Erçin, "Türk tugayı, yetersiz silah ve malzemeye, lojistik desteğin yoksunluğuna rağmen çeşitli muharebelerde çoğunluğunu Çinlilerin oluşturduğu komünist birlikleri bozguna uğrattı. Kore Savaşı'nda Türk birliklerinin gösterdiği ölümü hiçe sayan kahramanlıkları, Kore hükümetince seçkin birlik nişanıyla ödüllendirildi. Türk askerleri ayrıca, diğer birliklerden farklı olarak, zor savaş koşullarında sivillere insani ve tıbbi yardım, yetim çocuklara gıda, barınak ve eğitim sağladı." dedi.

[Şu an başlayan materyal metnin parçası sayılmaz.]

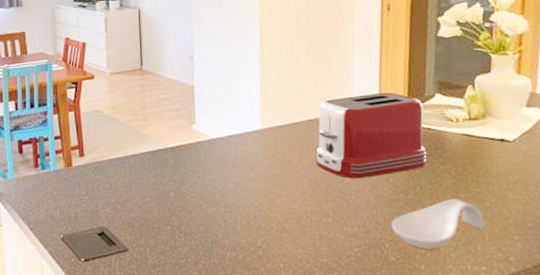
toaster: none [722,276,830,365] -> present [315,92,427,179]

Türkiye'nin Kuzey Kore tehdidi nedeniyle 1971 yılına kadar 4 tugay ile Güney Kore’de kaldığını kaydeden Erçin, Kore Savaşı sonrasında henüz bir barış anlaşmasının imzalanmadığına dikkati çekti.

Erçin, sözlerini şöyle sürdürdü:

"Tarihte ilk defa yurt dışına asker gönderen Türkiye’nin Kore Savaşı’na katılma kararının iç ve dış politikası üzerinde derin etkileri oldu. Bu karar, ülkemizin uluslararası sistem içindeki yerinin belirlenmesine de ciddi katkıda bulundu."

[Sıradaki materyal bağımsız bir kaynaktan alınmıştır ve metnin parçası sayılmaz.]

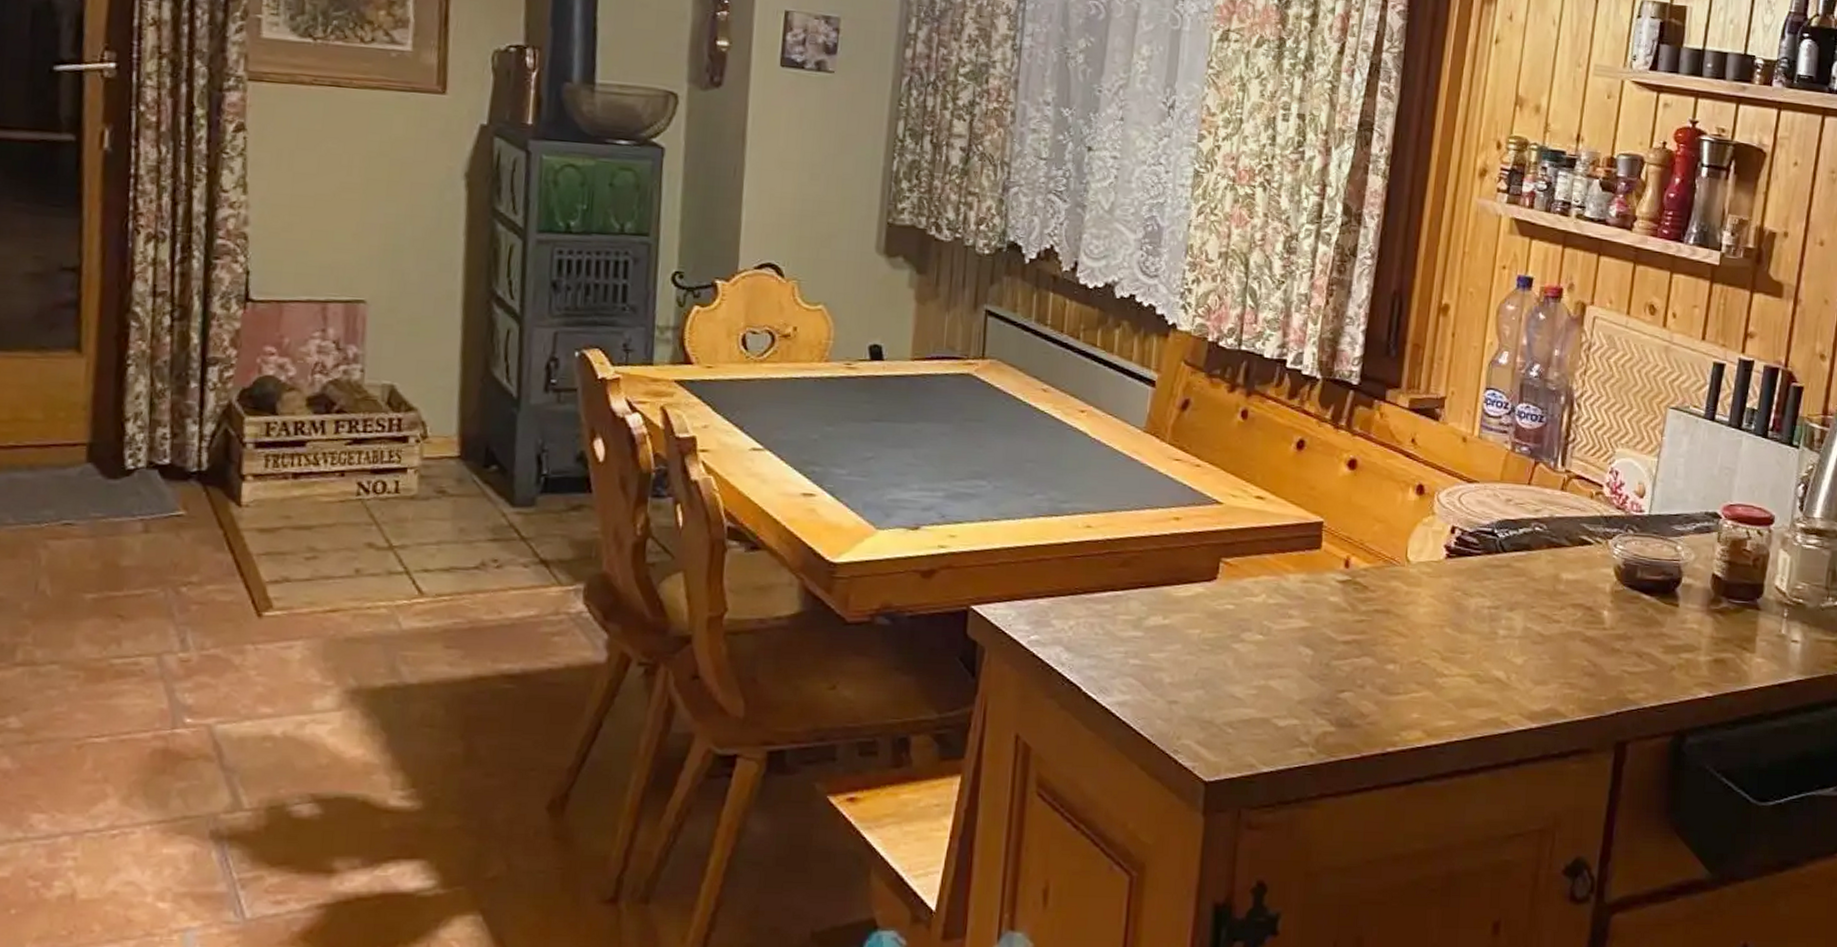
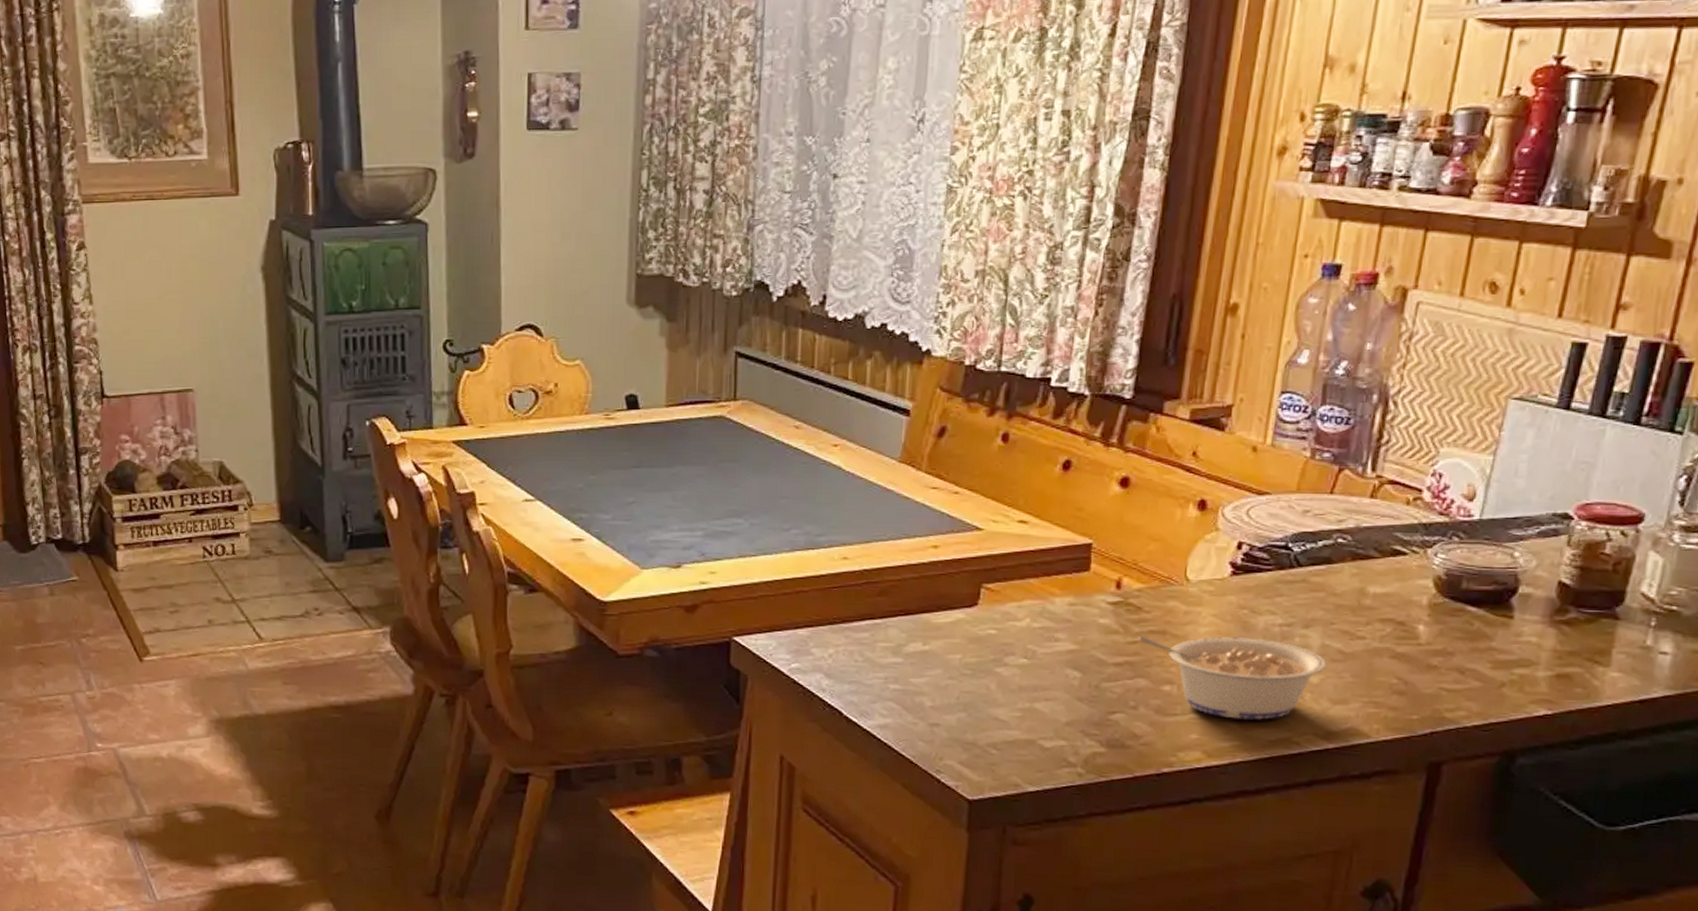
legume: none [1365,614,1528,700] -> present [1139,635,1326,720]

Güney Kore Hankuk Yabancı Diller Üniversitesi Türkçe ve Azerbaycanca Bölümünden Prof. Dr. Chong-jin Oh da, Kore Savaşı'nın Kuzey Kore'nin Güney Kore'ye saldırısıyla başladığını hatırlatarak, 16 yabancı ülkenin savaşa dahil olduğunu, Türkiye'nin ise bu savaşta büyük fedakarlık yaptığını söyledi.

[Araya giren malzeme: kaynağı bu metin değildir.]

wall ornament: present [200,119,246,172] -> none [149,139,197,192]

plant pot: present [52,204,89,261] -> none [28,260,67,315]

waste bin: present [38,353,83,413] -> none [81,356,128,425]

Oh, Türkiye'nin diğer 16 ülkenin katılımına oranla çok hızlı bir şekilde karar verip Pusan limanına vardığını ve Türk tugayının çatışmalara hemen dahil olduğunu kaydetti.

Türk tugayının sembolünün "Kutup Yıldızı" olduğunu belirten Oh, Türk tugayının Kunuri Cephesi'nde gösterdiği kahramanlık ile Kore tarihi açısından çok anlamlı bir yerinin bulunduğunu aktardı.

Oh, "Türk tugayının Kore'de savaşa dahil olması Güney Kore için hem şaşılacak bir şeydi hem de büyük bir yardımseverlik örneğiydi. Kore Savaşı sona erdikten sonra Türk tugayı Koreyi hemen terk etmedi. Kuzey'in komünist tehdidi vardı. Türk askerinin savaştan sonra Güney Kore'de kalmaya devam etmesi büyük bir fedakarlıktı." dedi.

60 bin Türk askerinin Kore'ye büyük bir hizmet verdiğini kaydeden Oh, Türk tugayının ülkede kalmasının Güney Kore'nin ekonomik büyümesi için büyük bir güven ortamı oluşturduğunu söyledi.

Oh, Türkiye'nin Güney Kore'ye olan yardımlarının yeni nesillere doğru aktarılması ve okullardaki ders kitaplarında da işlenmesi gerektiğini kaydederek, yeni tip koronavirüsten (Kovid-19) dolayı Türk tugayının savaşa katılımın 70'inci yıl dönümü etkinliklerinin yeterince anılamadığını ifade etti.